Instruction: Restate the whole of the data verbatim, omitting nothing.
[Records for the exercise — start]
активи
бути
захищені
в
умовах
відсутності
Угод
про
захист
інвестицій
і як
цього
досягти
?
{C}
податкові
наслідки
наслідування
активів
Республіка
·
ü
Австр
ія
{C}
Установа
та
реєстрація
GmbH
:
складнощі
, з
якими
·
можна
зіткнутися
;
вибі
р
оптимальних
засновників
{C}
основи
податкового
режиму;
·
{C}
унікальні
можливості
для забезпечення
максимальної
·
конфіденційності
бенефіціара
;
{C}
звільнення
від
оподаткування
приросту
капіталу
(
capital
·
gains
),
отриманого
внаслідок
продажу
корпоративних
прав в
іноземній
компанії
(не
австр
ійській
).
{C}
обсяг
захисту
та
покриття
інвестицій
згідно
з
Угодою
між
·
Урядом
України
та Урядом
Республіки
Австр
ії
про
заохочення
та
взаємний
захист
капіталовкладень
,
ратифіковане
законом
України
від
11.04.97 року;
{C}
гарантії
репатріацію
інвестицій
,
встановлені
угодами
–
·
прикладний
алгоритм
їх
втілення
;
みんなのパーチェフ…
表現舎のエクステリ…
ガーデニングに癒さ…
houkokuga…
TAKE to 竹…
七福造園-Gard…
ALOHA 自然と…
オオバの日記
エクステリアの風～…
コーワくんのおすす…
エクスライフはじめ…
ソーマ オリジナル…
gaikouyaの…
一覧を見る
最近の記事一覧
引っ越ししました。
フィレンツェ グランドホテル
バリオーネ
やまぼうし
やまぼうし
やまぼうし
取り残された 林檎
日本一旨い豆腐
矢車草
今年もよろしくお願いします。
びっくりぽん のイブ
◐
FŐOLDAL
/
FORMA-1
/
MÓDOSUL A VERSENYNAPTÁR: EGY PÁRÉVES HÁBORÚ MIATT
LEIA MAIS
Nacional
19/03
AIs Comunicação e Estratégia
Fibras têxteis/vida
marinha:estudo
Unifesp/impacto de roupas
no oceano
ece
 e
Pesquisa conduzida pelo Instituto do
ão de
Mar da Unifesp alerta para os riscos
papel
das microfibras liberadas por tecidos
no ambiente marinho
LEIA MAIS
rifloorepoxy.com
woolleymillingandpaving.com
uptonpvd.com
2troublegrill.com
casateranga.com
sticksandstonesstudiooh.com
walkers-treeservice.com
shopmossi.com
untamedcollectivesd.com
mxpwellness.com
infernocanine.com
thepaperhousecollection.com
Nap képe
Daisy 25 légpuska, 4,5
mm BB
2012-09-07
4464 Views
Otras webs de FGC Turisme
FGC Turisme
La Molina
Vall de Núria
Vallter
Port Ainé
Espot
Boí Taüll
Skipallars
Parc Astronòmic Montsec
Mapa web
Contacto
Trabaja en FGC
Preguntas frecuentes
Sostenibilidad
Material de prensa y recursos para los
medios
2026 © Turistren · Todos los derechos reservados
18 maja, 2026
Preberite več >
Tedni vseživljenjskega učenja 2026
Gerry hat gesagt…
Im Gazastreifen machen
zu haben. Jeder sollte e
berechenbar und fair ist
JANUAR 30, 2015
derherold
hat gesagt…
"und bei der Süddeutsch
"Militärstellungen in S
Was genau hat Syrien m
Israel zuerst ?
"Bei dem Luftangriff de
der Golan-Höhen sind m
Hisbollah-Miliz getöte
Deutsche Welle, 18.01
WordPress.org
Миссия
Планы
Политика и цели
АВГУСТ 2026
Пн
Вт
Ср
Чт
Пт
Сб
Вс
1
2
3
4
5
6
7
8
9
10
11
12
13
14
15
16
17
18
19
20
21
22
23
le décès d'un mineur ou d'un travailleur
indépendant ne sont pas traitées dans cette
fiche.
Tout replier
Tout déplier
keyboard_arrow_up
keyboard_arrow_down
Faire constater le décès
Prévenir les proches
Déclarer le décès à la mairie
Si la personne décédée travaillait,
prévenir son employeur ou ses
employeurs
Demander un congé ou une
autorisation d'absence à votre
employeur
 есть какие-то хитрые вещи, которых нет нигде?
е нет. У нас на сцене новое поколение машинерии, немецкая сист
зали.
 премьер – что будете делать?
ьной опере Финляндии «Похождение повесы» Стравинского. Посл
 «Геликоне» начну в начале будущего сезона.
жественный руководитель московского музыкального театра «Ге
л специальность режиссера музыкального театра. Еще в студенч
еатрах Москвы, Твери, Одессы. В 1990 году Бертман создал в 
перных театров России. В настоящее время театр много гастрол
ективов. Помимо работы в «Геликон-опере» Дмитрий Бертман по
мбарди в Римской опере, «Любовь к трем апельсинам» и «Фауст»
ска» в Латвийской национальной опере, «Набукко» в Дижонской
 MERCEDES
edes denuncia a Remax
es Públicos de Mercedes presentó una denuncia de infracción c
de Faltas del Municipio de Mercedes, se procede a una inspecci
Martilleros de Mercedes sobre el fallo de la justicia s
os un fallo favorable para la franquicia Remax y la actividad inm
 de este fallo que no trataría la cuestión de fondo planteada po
[Records for the exercise — finish]
Answer to this task:
активи
бути
захищені
в
умовах
відсутності
Угод
про
захист
інвестицій
і як
цього
досягти
?
{C}
податкові
наслідки
наслідування
активів
Республіка
·
ü
Австр
ія
{C}
Установа
та
реєстрація
GmbH
:
складнощі
, з
якими
·
можна
зіткнутися
;
вибі
р
оптимальних
засновників
{C}
основи
податкового
режиму;
·
{C}
унікальні
можливості
для забезпечення
максимальної
·
конфіденційності
бенефіціара
;
{C}
звільнення
від
оподаткування
приросту
капіталу
(
capital
·
gains
),
отриманого
внаслідок
продажу
корпоративних
прав в
іноземній
компанії
(не
австр
ійській
).
{C}
обсяг
захисту
та
покриття
інвестицій
згідно
з
Угодою
між
·
Урядом
України
та Урядом
Республіки
Австр
ії
про
заохочення
та
взаємний
захист
капіталовкладень
,
ратифіковане
законом
України
від
11.04.97 року;
{C}
гарантії
репатріацію
інвестицій
,
встановлені
угодами
–
·
прикладний
алгоритм
їх
втілення
;
みんなのパーチェフ…
表現舎のエクステリ…
ガーデニングに癒さ…
houkokuga…
TAKE to 竹…
七福造園-Gard…
ALOHA 自然と…
オオバの日記
エクステリアの風～…
コーワくんのおすす…
エクスライフはじめ…
ソーマ オリジナル…
gaikouyaの…
一覧を見る
最近の記事一覧
引っ越ししました。
フィレンツェ グランドホテル
バリオーネ
やまぼうし
やまぼうし
やまぼうし
取り残された 林檎
日本一旨い豆腐
矢車草
今年もよろしくお願いします。
びっくりぽん のイブ
◐
FŐOLDAL
/
FORMA-1
/
MÓDOSUL A VERSENYNAPTÁR: EGY PÁRÉVES HÁBORÚ MIATT
LEIA MAIS
Nacional
19/03
AIs Comunicação e Estratégia
Fibras têxteis/vida
marinha:estudo
Unifesp/impacto de roupas
no oceano
ece
 e
Pesquisa conduzida pelo Instituto do
ão de
Mar da Unifesp alerta para os riscos
papel
das microfibras liberadas por tecidos
no ambiente marinho
LEIA MAIS
rifloorepoxy.com
woolleymillingandpaving.com
uptonpvd.com
2troublegrill.com
casateranga.com
sticksandstonesstudiooh.com
walkers-treeservice.com
shopmossi.com
untamedcollectivesd.com
mxpwellness.com
infernocanine.com
thepaperhousecollection.com
Nap képe
Daisy 25 légpuska, 4,5
mm BB
2012-09-07
4464 Views
Otras webs de FGC Turisme
FGC Turisme
La Molina
Vall de Núria
Vallter
Port Ainé
Espot
Boí Taüll
Skipallars
Parc Astronòmic Montsec
Mapa web
Contacto
Trabaja en FGC
Preguntas frecuentes
Sostenibilidad
Material de prensa y recursos para los
medios
2026 © Turistren · Todos los derechos reservados
18 maja, 2026
Preberite več >
Tedni vseživljenjskega učenja 2026
Gerry hat gesagt…
Im Gazastreifen machen
zu haben. Jeder sollte e
berechenbar und fair ist
JANUAR 30, 2015
derherold
hat gesagt…
"und bei der Süddeutsch
"Militärstellungen in S
Was genau hat Syrien m
Israel zuerst ?
"Bei dem Luftangriff de
der Golan-Höhen sind m
Hisbollah-Miliz getöte
Deutsche Welle, 18.01
WordPress.org
Миссия
Планы
Политика и цели
АВГУСТ 2026
Пн
Вт
Ср
Чт
Пт
Сб
Вс
1
2
3
4
5
6
7
8
9
10
11
12
13
14
15
16
17
18
19
20
21
22
23
le décès d'un mineur ou d'un travailleur
indépendant ne sont pas traitées dans cette
fiche.
Tout replier
Tout déplier
keyboard_arrow_up
keyboard_arrow_down
Faire constater le décès
Prévenir les proches
Déclarer le décès à la mairie
Si la personne décédée travaillait,
prévenir son employeur ou ses
employeurs
Demander un congé ou une
autorisation d'absence à votre
employeur
 есть какие-то хитрые вещи, которых нет нигде?
е нет. У нас на сцене новое поколение машинерии, немецкая сист
зали.
 премьер – что будете делать?
ьной опере Финляндии «Похождение повесы» Стравинского. Посл
 «Геликоне» начну в начале будущего сезона.
жественный руководитель московского музыкального театра «Ге
л специальность режиссера музыкального театра. Еще в студенч
еатрах Москвы, Твери, Одессы. В 1990 году Бертман создал в 
перных театров России. В настоящее время театр много гастрол
ективов. Помимо работы в «Геликон-опере» Дмитрий Бертман по
мбарди в Римской опере, «Любовь к трем апельсинам» и «Фауст»
ска» в Латвийской национальной опере, «Набукко» в Дижонской
 MERCEDES
edes denuncia a Remax
es Públicos de Mercedes presentó una denuncia de infracción c
de Faltas del Municipio de Mercedes, se procede a una inspecci
Martilleros de Mercedes sobre el fallo de la justicia s
os un fallo favorable para la franquicia Remax y la actividad inm
 de este fallo que no trataría la cuestión de fondo planteada po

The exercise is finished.